11 juillet 2011

L’épisode des malfaçons de l’opéra de Lyon enfin clos

Actualités Pathologie des bâtiments
L’épisode des malfaçons de l’opéra de Lyon enfin clos

Le tribunal administratif de Lyon a finalement rendu son jugement concernant les malfaçons constatées sur les travaux de l’opéra de Lyon, en condamnant notamment une nouvelle fois la société d’architecture EDA et les entreprises réalisatrices des travaux.


Opéra de Lyon : la résolution d’un sinistre bâtiment en plusieurs actes

Les sinistres bâtiments ne touchent pas uniquement les maisons d’habitation. Pour preuve que les grandes structures n’y échappent pas, les derniers démêlés judiciaires concernant les travaux effectués pour l’opéra de Lyon. Celui-ci a en effet été le terrain de nombreux problèmes depuis sa rénovation confiée à l’une des sociétés de Jean Nouvel, entre 1986 et 1993. Ceux-ci ont même conduit à sa fermeture en urgence en février 2000, à la suite de multiples soucis techniques.

Les malfaçons de l’opéra de Lyon se sont révélées diverses, touchant les décors et l’accès aux équipements électriques de la scène, la verrière, les cuisines, pour ne citer que les principales. En 2008, le tribunal administratif de Lyon avait déjà condamné cinq entreprises étant intervenues sur l’opéra de Lyon, dont la société d’architecture Étude de design et d’architecture (EDA).

Extraits de données:
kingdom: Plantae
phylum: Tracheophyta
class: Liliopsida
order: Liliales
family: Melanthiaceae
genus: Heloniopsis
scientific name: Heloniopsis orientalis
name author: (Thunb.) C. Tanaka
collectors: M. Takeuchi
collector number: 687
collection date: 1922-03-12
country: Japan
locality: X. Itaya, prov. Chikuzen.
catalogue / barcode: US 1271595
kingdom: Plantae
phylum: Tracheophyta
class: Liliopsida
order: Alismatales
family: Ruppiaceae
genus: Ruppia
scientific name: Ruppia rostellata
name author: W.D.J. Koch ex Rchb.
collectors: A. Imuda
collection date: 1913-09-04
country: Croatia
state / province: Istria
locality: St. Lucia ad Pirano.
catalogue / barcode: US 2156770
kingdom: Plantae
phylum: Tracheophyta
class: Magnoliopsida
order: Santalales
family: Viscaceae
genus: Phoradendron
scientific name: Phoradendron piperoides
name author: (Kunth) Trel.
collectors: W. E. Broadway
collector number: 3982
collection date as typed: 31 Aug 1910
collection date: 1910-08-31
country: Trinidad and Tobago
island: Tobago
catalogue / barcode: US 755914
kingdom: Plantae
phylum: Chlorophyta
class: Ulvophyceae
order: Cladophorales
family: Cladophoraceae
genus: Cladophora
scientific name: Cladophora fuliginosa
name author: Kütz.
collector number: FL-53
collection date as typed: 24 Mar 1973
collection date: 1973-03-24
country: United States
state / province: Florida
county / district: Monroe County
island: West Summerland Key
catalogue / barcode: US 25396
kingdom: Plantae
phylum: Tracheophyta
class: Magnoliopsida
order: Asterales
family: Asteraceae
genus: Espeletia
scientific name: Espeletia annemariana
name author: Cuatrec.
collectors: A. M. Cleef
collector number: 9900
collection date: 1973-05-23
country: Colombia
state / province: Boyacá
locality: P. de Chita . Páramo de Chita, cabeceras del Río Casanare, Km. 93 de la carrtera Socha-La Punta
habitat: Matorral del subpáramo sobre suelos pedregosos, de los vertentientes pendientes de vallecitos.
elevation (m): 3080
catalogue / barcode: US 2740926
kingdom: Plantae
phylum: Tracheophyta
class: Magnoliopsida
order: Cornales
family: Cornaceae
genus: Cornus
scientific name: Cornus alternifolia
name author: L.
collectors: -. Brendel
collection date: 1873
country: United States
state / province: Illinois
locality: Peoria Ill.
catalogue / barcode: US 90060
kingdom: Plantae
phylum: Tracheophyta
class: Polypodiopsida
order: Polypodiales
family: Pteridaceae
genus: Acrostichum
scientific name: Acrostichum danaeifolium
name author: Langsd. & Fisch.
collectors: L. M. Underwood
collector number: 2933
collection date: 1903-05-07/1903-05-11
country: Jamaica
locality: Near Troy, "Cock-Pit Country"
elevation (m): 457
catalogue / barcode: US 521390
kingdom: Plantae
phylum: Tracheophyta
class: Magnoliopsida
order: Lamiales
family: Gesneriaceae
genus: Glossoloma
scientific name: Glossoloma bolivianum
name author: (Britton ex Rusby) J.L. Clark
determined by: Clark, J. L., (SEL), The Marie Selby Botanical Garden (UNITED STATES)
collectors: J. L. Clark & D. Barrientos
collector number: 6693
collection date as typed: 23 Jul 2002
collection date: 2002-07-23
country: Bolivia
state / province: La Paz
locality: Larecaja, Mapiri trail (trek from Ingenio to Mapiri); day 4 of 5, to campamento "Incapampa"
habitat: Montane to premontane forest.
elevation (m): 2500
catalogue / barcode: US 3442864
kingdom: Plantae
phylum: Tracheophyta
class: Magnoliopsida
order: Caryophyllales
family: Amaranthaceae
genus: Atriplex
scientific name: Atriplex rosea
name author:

Questions à traiter:
1. Selon le texte sur l'opéra de Lyon, quelles sont les principales parties de l'opéra touchées par les malfaçons ? Dressez-en la liste complète.
2. D'après le texte sur l'opéra de Lyon, quand l'opéra a-t-il dû fermer en urgence ?
3. Rédigez la suite du texte sur l'opéra de Lyon, à partir de sa dernière phrase.

Réponses aux questions:
1.
- Les décors
- L'accès aux équipements électriques de la scène
- La verrière
- Les cuisines

2. En février 2000.

3.
L’accès aux équipements électriques à l’origine des décisions judiciaires concernant l’opéra de Lyon

En juin 2011, ce sont cette fois les malfaçons portant sur les accès aux équipements électriques de la scène et sur la machinerie qui ont fait l’objet d’une nouvelle décision de justice, toujours de la part du tribunal administratif de la ville. Trois entreprises ont été mises en cause, comprenant une nouvelle fois la société d’architecture EDA. L’implication de chaque intervenant a ainsi été validée, à différents niveaux, dans ce sinistre bâtiment.

Cette dernière décision devrait ainsi clore le dossier délicat des malfaçons connues par l’opéra de Lyon lors de sa rénovation. Un schéma qui montre aussi, une nouvelle fois, la mise en cause fréquente de la responsabilité du maître d’œuvre en cas de problèmes rencontrés durant ou à l’issue des travaux.